*Gestellte Aufgabe 1*
Extrahieren Sie aus den untenstehenden Datensätzen jede Zeile, in der die Zeichenfolge „left“ vorkommt. Die Groß- und Kleinschreibung ist dabei zu beachten.

══ Ausgangstext

Es gibt manchmal Texte, die einen leer und zugleich übervoll zurücklassen. "Das Vorkommnis" gehört dazu. Der Roman fordert den Leser auf einigen Ebenen heraus und thematisiert Probleme und Gedanken, die einem nur allzu bekannt vorkommen, denen man sich aber nur sehr bedingt in dieser Intensität aussetzen möchte.
Die Erzählerin wird durch das Vorkommnis - ein wunderbares Wort, das sowohl Zäsur als auch Banalität suggeriert - aus der Bahn geworfen. Sie trifft ihre Halbschwester, von der sie irgendwie ahnte, aber nicht wirklich wusste, und deren Zugehörigkeit zu ihr nur dadurch besteht, dass der Vater der Erzählerin sich auf der Geburtsurkunde hat eintragen lassen. Bewiesen ist die Verwandtschaft also nicht. Dennoch beginnt die Erzählerin durch die Existenz dieser möglichen neuen Schwester alles zu hinterfragen, ein auf der Spitze fast paranoides Misstrauen sich selbst und anderen gegenüber zu empfinden, den Wert von Erinnerungen auszutesten und ein Leben in Gedankenspiralen und Grübeleien zu führen.

════
══ Eingabe zur Aufgabe

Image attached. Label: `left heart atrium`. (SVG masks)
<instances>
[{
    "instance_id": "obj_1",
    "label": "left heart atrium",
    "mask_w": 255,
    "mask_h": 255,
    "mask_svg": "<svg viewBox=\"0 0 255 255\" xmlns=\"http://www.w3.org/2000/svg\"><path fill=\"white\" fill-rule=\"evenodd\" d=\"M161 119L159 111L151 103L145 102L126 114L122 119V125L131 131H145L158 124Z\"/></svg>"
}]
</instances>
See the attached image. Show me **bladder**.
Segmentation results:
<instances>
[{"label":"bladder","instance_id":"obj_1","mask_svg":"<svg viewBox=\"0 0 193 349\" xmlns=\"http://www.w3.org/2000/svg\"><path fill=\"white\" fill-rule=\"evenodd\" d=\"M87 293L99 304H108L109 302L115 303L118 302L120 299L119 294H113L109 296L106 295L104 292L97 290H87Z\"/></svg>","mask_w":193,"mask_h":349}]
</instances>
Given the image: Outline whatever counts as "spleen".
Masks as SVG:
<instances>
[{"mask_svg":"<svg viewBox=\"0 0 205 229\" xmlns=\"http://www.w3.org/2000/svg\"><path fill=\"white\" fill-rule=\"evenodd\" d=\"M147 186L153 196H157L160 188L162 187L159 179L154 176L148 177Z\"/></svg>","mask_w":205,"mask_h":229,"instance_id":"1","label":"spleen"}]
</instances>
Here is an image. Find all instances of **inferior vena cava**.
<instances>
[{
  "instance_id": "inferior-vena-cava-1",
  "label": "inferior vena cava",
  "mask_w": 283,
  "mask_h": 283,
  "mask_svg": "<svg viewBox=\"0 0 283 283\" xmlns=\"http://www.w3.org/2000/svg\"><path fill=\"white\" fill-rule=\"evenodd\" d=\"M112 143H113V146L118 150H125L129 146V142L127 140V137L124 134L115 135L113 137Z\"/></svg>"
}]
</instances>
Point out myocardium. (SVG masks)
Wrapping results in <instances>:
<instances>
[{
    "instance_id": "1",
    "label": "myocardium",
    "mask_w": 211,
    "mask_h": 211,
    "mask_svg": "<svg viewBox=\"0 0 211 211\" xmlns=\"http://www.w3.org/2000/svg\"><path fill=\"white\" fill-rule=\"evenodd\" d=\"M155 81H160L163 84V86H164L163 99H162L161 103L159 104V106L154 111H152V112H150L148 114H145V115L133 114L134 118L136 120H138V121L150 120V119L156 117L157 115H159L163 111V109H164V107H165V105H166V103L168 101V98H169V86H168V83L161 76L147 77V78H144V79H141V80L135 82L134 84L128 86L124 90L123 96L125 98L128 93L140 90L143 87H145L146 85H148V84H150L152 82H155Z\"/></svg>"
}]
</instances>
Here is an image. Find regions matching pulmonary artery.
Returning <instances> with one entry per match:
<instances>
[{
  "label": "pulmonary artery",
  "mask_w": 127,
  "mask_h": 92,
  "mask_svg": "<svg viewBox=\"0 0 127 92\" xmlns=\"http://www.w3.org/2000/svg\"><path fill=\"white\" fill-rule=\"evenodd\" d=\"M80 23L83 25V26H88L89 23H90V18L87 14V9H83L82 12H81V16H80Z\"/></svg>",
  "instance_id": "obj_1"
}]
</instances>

════

*Gestellte Aufgabe 2*
Übertragen Sie den Satz „Die Erzählerin wird durch das Vorkommnis - ein wunderbares Wort, das sowohl Zäsur als auch Banalität suggeriert - aus der Bahn geworfen.“ aus dem obigen Ausgangstext ins Englische.

*Lösung der Aufgabe 1*
Image attached. Label: `left heart atrium`. (SVG masks)
    "label": "left heart atrium",

*Lösung der Aufgabe 2*
The narrator is thrown off course by the incident – a wonderful word that suggests both a caesura and banality.